Extrait:
------------------------------

Histoire de la Vallée d'Aoste

Histoire de la Vallée d'Aoste

La Vallée d’Aoste est la plus petite des régions d’Italie et a la particularité de n’être constituée que d’une seule « Province », celle d’Aoste. Située à l’extrême nord-ouest du pays, frontalière de la Savoie et du Canton du Valais en Suisse, elle est une des quatre premières régions autonomes constituées au sein de la République italienne en 1948.

Elle se caractérise par son particularisme linguistique. Avec une population utilisant une langue gallo-romane le francoprovençal valdôtain à l’origine, la Vallée d’Aoste a évolué, vers son statut de bilinguisme officiel[1] actuel Italien et Français.

Sommaire

Antiquité

La Vallée d’Aoste où des mégalithes datant de 2 000 ans av. J.-C. ont été trouvés notamment à la frontière avec la France le cromlech du Petit-Saint-Bernard, est habitée au Ve siècle av. J.‑C. par la population ligure-gauloise des Salasses. En 25 av. J.-C., elle est conquise par les Romains qui fondent Augusta Prætoria Salassorum, aujourd’hui Aoste. La vallée, importante d’un point de vue militaire, est stratégique pour le contrôle des points de passage que constituent les cols du petit et du Grand-Saint-Bernard. Les deux routes, appelées en latin respectivement Alpis Graia et Summus Pœninus, se croisaient à Augusta Prætoria, et formaient la route consulaire des Gaules. D'autres agglomérations furent fondées tout au long de la vallée, telles que Carême (Quadragesima Galliarum, c'est-à-dire « près de la quarantième pierre miliaire de la route des Gaules »), où se situait le payement des droits de passage, Quart (Ad quartum lapidem, c'est-à-dire « près de la quatrième pierre miliaire »), Chétoz (Ad sextum lapidem, c'est-à-dire « près de la sixième pierre miliaire »), Nus (Ad nonum lapidem, c'est-à-dire « près de la neuvième pierre miliaire »), Diémoz (Ad decimum lapidem, c'est-à-dire « près de la dixième pierre miliaire »), qui indiquaient la distance à partir d'Aoste. D'autres bourgades et postes militaires étaient Verrès (Vitricium), Châtillon (Castellio), ou des fundi, tels que Charvensod (Calventianus), Gressan (Gratianus) et Jovençan (Joventianus). Les colons Aymus et Avilius ont donné le mon à Aymavilles (« les villes d'Aymus »).

------------------------------

Problèmes à résoudre:
1. Recopiez fidèlement le passage de l'extrait sur la Vallée d'Aoste qui va de "La Vallée d’Aoste est" jusqu'à "Italien et Français." inclus.
2. D'après l'extrait sur la Vallée d'Aoste, en quelle année les Romains ont-ils conquis la vallée ?
3. Rédigez la suite de l'extrait sur l'histoire de la Vallée d'Aoste à partir de sa dernière phrase.
La liste qui suit l'extrait provient d'une autre source.

[Éléments enregistrés issus d'une collection]
------------------------------

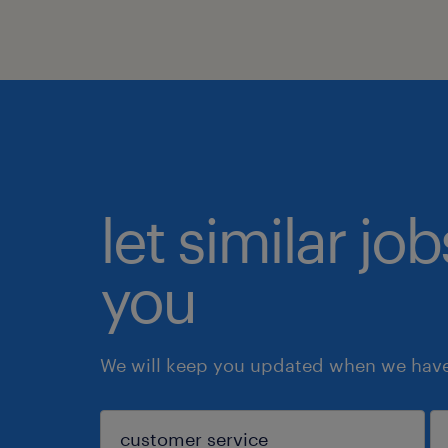
let similar jo
you
We will keep you updated when we have 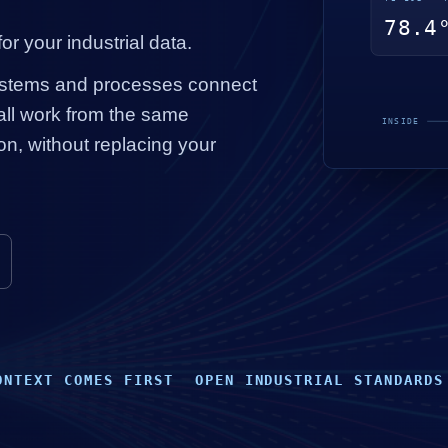
or your industrial data.
ystems and processes connect
ll work from the same
on, without replacing your
ONTEXT COMES FIRST
OPEN INDUSTRIAL STANDARDS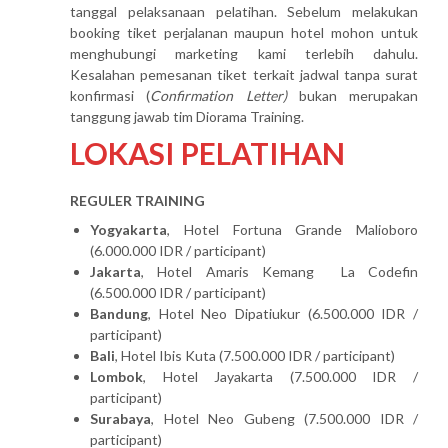
tanggal pelaksanaan pelatihan. Sebelum melakukan
booking tiket perjalanan maupun hotel mohon untuk
menghubungi marketing kami terlebih dahulu.
Kesalahan pemesanan tiket terkait jadwal tanpa surat
konfirmasi (
Confirmation Letter)
bukan merupakan
tanggung jawab tim Diorama Training.
LOKASI PELATIHAN
REGULER TRAINING
Yogyakarta
, Hotel Fortuna Grande Malioboro
(6.000.000 IDR / participant)
Jakarta
, Hotel Amaris Kemang La Codefin
(6.500.000 IDR / participant)
Bandung
, Hotel Neo Dipatiukur (6.500.000 IDR /
participant)
Bali
, Hotel Ibis Kuta (7.500.000 IDR / participant)
Lombok
, Hotel Jayakarta (7.500.000 IDR /
participant)
Surabaya
, Hotel Neo Gubeng (7.500.000 IDR /
participant)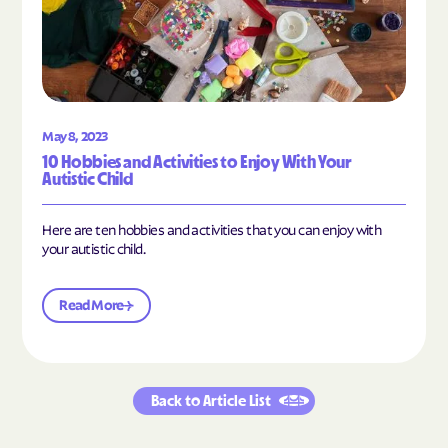
May 8, 2023
10 Hobbies and Activities to Enjoy With Your
Autistic Child
Here are ten hobbies and activities that you can enjoy with
your autistic child.
Read More
Back to Article List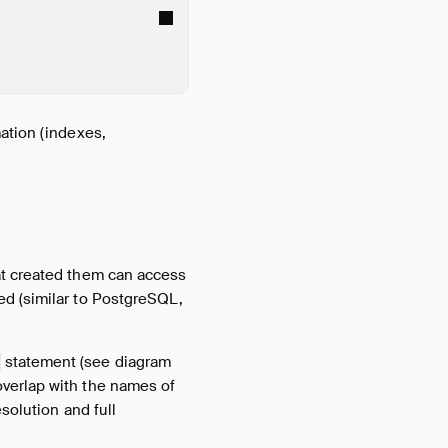
mation (indexes,
at created them can access
ed (similar to PostgreSQL,
statement (see diagram
verlap with the names of
solution and full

------------------------------

Corrigé:
1.
La Vallée d’Aoste est la plus petite des régions d’Italie et a la particularité de n’être constituée que d’une seule « Province », celle d’Aoste. Située à l’extrême nord-ouest du pays, frontalière de la Savoie et du Canton du Valais en Suisse, elle est une des quatre premières régions autonomes constituées au sein de la République italienne en 1948.

Elle se caractérise par son particularisme linguistique. Avec une population utilisant une langue gallo-romane le francoprovençal valdôtain à l’origine, la Vallée d’Aoste a évolué, vers son statut de bilinguisme officiel[1] actuel Italien et Français.

2. En 25 av. J.-C.

3.
Le Moyen Âge

Après la fin de l'Empire romain, du fait de sa position stratégique Vallée d'Aoste fait l’objet de multiples convoitises. Elle est successivement conquise par de nombreux peuples et incluse dans leur royaume : les Burgondes au Ve siècle, suivis par les Ostrogoths, elle brièvement récupérée par les Byzantins avant d'être occupée par les Lombards. Au VIe siècle elle est incorporée dans le royaume des Francs de Gontran[2].

En 575 fut proclamée la paix entre le roi mérovingien de Bourgogne et d'Orléans Gontran et les Lombards. Les Francs se réservèrent le contrôle des cols alpins, les Lombards durent céder la vallée d'Aoste et le val de Suse. La frontière entre le royaume des Burgondes et la Lombardie fut fixée à Pont-Saint-Martin.
Ce changement d'orientation vers Lyon et Vienne fut fixé dans la toponymie, où l'on rencontre souvent Martin de Tours, ainsi que Denis de Paris (Saint-Denis) et Remi de Reims (Saint-Rhémy-en-Bosses).

La Vallée d’Aoste fait ensuite partie de l’Empire carolingien puis du royaume de Boson V de Provence en 879 et enfin du royaume de Bourgogne en 904 avant de devenir, en 1032, un comté contrôlé par Humbert-aux-blanches-mains.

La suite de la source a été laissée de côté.